[SEGMENT DE TEXTE]

(Rome) Le corps de l’ambassadeur italien et celui de son garde du corps tués dans l’est de la République démocratique du Congo sont arrivés mardi soir à Rome, au lendemain de l’attaque attribuée par Kinshasa à des rebelles hutus rwandais qui démentent toute implication.

Un avion militaire, un Boeing 767, parti de l’aéroport de Goma, la capitale du Nord-Kivu, a atterri peu après 23 h à l’aéroport de Ciampino, près de la capitale italienne, avec à son bord les corps du diplomate et du jeune carabinier dans des cercueils drapés du drapeau vert-blanc-rouge, selon la télévision publique Rai et l’agence de presse Ansa.

Le premier ministre Mario Draghi, le chef de la diplomatie Luigi Di Maio ainsi que le ministre de la Défense Lorenzo Guerini se sont rendus à Ciampino pour accueillir l’épouse de l’ambassadeur et leurs trois filles, également présentes à bord de l’appareil.

[/SEGMENT DE TEXTE]
[ENREGISTREMENTS DE DONNÉES]

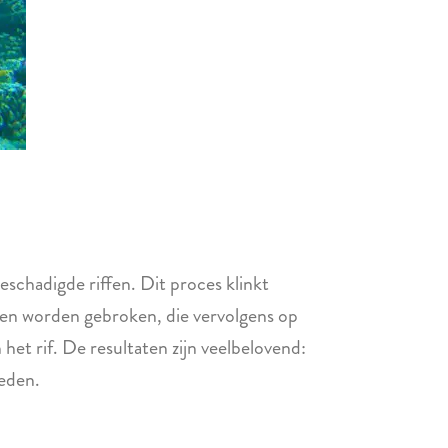
schadigde riffen. Dit proces klinkt
ukken worden gebroken, die vervolgens op
het rif. De resultaten zijn veelbelovend:
ieden.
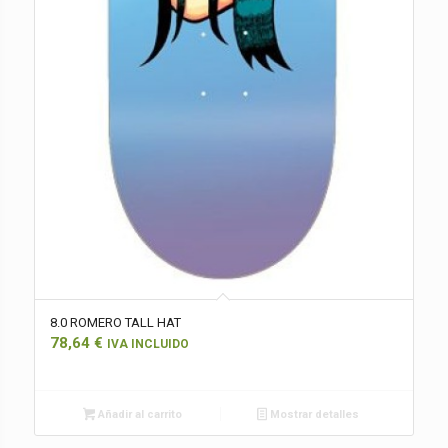
8.0 ROMERO TALL HAT
78,64
€
IVA INCLUIDO
Añadir al carrito
Mostrar detalles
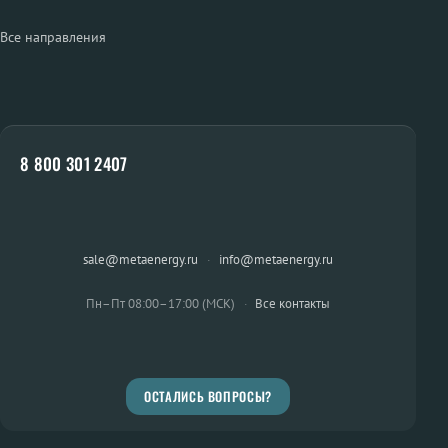
Все направления
8 800 301 2407
sale@metaenergy.ru
·
info@metaenergy.ru
Пн–Пт 08:00–17:00 (МСК)
·
Все контакты
ОСТАЛИСЬ ВОПРОСЫ?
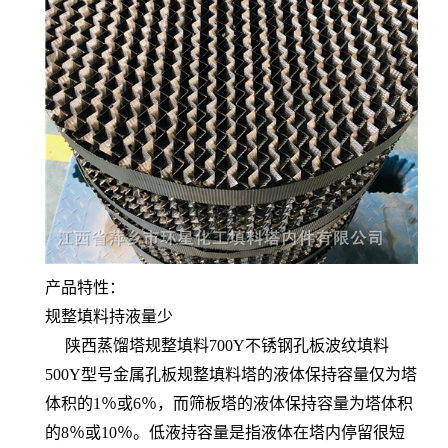
产品特性：
规整填料持液量少
陕西蒸馏塔规整填料700Y不锈钢孔板波纹填料
500Y型号金属孔板规整填料塔的液体保持容量仅为塔
体积的1％或6％，而筛板塔的液体保持容量为塔体积
的8％或10％。低液持容量是指液体在塔内停留很短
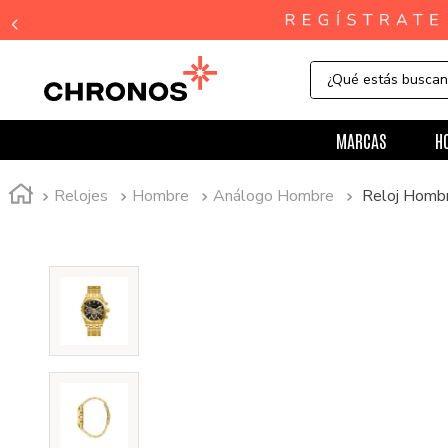
¿Qué estás busca
MARCAS
H
Relojes
Hombre
Análogo Hombre
Reloj Hom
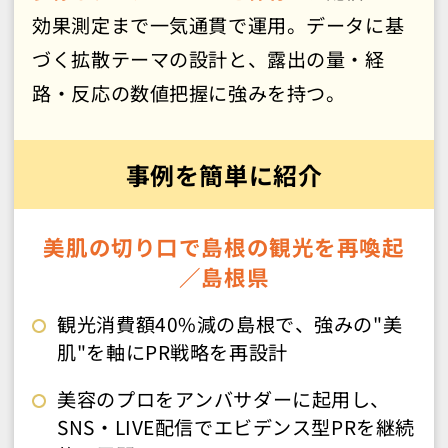
効果測定まで一気通貫で運用。データに基
づく拡散テーマの設計と、露出の量・経
路・反応の数値把握に強みを持つ。
事例を簡単に紹介
美肌の切り口で島根の観光を再喚起
／島根県
観光消費額40%減の島根で、強みの"美
肌"を軸にPR戦略を再設計
美容のプロをアンバサダーに起用し、
SNS・LIVE配信でエビデンス型PRを継続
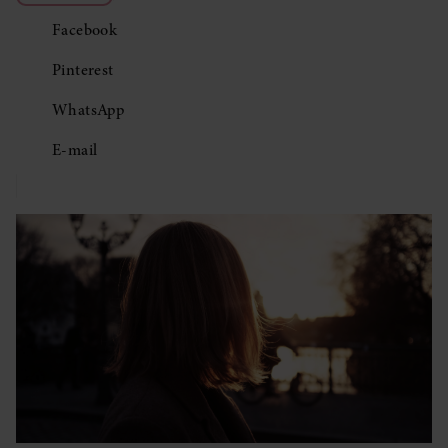
Facebook
Pinterest
WhatsApp
E-mail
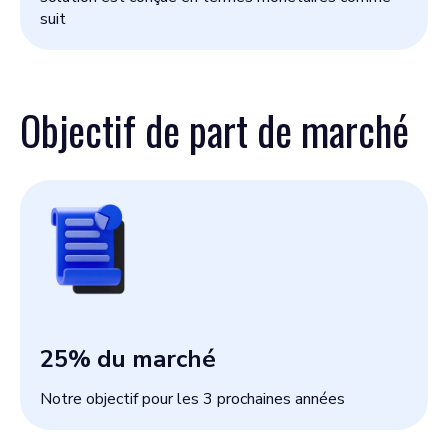
suit
Objectif de part de marché
25
% du marché
Notre objectif pour les 3 prochaines années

[/ENREGISTREMENTS DE DONNÉES]

TÂCHES À RÉALISER
1/ Extrayez mot pour mot de l'article sur le rapatriement des corps de l'ambassadeur italien le passage compris entre "(Rome) Le corps" et "bord de l’appareil.", ce dernier inclus.
2/ Prolongez l'article sur le rapatriement des corps de l'ambassadeur italien à la suite de sa dernière phrase.

RÉPONSES PAR TÂCHE
1/
(Rome) Le corps de l’ambassadeur italien et celui de son garde du corps tués dans l’est de la République démocratique du Congo sont arrivés mardi soir à Rome, au lendemain de l’attaque attribuée par Kinshasa à des rebelles hutus rwandais qui démentent toute implication.

Un avion militaire, un Boeing 767, parti de l’aéroport de Goma, la capitale du Nord-Kivu, a atterri peu après 23 h à l’aéroport de Ciampino, près de la capitale italienne, avec à son bord les corps du diplomate et du jeune carabinier dans des cercueils drapés du drapeau vert-blanc-rouge, selon la télévision publique Rai et l’agence de presse Ansa.

Le premier ministre Mario Draghi, le chef de la diplomatie Luigi Di Maio ainsi que le ministre de la Défense Lorenzo Guerini se sont rendus à Ciampino pour accueillir l’épouse de l’ambassadeur et leurs trois filles, également présentes à bord de l’appareil.

2/
L’ambassadeur Luca Attanasio, 43 ans, est décédé après avoir été blessé par balles lorsque le convoi du Programme alimentaire mondial (PAM) dans lequel il circulait a été pris dans une embuscade dans la province du Nord-Kivu (Est), près de la frontière avec le Rwanda. Son garde du corps italien Vittorio Iacovacci et un chauffeur congolais du PAM, Moustapha Milambo, ont aussi été tués.

À Kinshasa, le président congolais Félix Tshisekedi et son épouse Denise Nyakeru Tshisekedi se sont rendus à la résidence de l’ambassadeur pour « une visite de consolation » à sa veuve et aux jeunes orphelines.

À Rome, le pape François a souligné « les qualités humaines et chrétiennes » de l’ambassadeur et a salué la mémoire des deux Italiens, « serviteurs de la paix et du droit ».

Frontière rwandaise

Le Nord-Kivu est considéré comme l’une des zones les plus dangereuses de RDC, à la lisière du parc national des Virunga. Mais selon des responsables humanitaires, la route sur laquelle circulait le convoi ne nécessitait pas d’escorte.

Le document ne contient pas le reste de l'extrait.